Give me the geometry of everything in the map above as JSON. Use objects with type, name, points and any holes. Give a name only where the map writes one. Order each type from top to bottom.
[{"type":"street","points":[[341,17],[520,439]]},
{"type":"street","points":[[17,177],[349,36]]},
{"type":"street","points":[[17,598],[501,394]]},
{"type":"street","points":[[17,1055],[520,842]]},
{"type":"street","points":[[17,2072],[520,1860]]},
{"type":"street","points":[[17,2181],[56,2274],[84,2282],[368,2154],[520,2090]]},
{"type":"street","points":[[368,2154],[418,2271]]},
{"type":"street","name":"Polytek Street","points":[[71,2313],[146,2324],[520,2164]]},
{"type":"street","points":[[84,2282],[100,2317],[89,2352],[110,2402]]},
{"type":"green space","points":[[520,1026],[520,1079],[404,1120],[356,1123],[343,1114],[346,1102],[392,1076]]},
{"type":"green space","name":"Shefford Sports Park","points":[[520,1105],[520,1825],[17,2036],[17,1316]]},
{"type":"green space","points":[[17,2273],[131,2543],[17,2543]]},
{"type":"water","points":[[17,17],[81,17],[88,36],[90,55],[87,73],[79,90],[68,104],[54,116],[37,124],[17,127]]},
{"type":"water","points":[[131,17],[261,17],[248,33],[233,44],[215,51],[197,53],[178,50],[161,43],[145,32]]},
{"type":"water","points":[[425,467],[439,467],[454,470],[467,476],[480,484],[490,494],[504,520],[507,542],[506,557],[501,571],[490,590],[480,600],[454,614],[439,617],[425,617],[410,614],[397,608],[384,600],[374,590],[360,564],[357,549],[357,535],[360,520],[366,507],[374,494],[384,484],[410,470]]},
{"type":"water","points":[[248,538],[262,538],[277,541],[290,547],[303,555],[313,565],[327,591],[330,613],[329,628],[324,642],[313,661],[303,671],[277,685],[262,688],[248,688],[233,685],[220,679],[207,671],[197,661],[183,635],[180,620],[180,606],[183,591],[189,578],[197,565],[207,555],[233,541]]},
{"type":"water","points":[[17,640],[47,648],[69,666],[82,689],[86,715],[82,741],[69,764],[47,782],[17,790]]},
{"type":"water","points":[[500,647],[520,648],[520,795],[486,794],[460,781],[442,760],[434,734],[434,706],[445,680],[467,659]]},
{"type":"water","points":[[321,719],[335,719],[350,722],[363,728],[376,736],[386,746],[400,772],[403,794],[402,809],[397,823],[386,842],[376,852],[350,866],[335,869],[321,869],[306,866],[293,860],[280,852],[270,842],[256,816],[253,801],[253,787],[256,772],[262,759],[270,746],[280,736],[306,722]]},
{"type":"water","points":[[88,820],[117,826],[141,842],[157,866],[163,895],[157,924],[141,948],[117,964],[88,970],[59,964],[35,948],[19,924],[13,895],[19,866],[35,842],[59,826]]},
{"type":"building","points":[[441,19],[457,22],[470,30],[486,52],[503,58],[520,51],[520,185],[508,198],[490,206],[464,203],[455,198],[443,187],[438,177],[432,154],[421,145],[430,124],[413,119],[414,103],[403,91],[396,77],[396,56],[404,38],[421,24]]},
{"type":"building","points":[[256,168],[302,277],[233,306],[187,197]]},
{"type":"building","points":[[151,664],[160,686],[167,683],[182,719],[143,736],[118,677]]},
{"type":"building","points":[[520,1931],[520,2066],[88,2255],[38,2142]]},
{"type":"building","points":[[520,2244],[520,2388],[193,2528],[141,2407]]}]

# # # #

**Problem details**: Across the data above, how many lines contain "name"? Reply with a bare number.

**Answer**: 3